Only the final stretch of the data is wanted: reproduce the line containing "599 446 13.49" and each line after it, exactly.

Given data:
=== Begin Enclosure ===

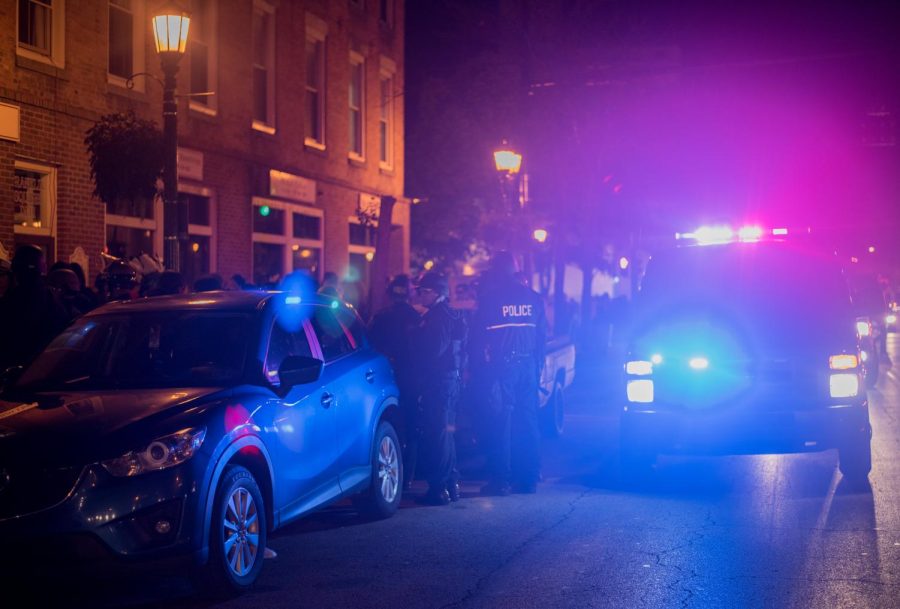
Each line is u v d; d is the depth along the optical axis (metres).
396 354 10.74
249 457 7.01
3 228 14.98
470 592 6.69
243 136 22.17
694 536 8.16
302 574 7.23
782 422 9.95
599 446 13.49
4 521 6.02
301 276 11.91
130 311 7.88
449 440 9.83
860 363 10.09
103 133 15.50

=== End Enclosure ===

Written solution:
599 446 13.49
4 521 6.02
301 276 11.91
130 311 7.88
449 440 9.83
860 363 10.09
103 133 15.50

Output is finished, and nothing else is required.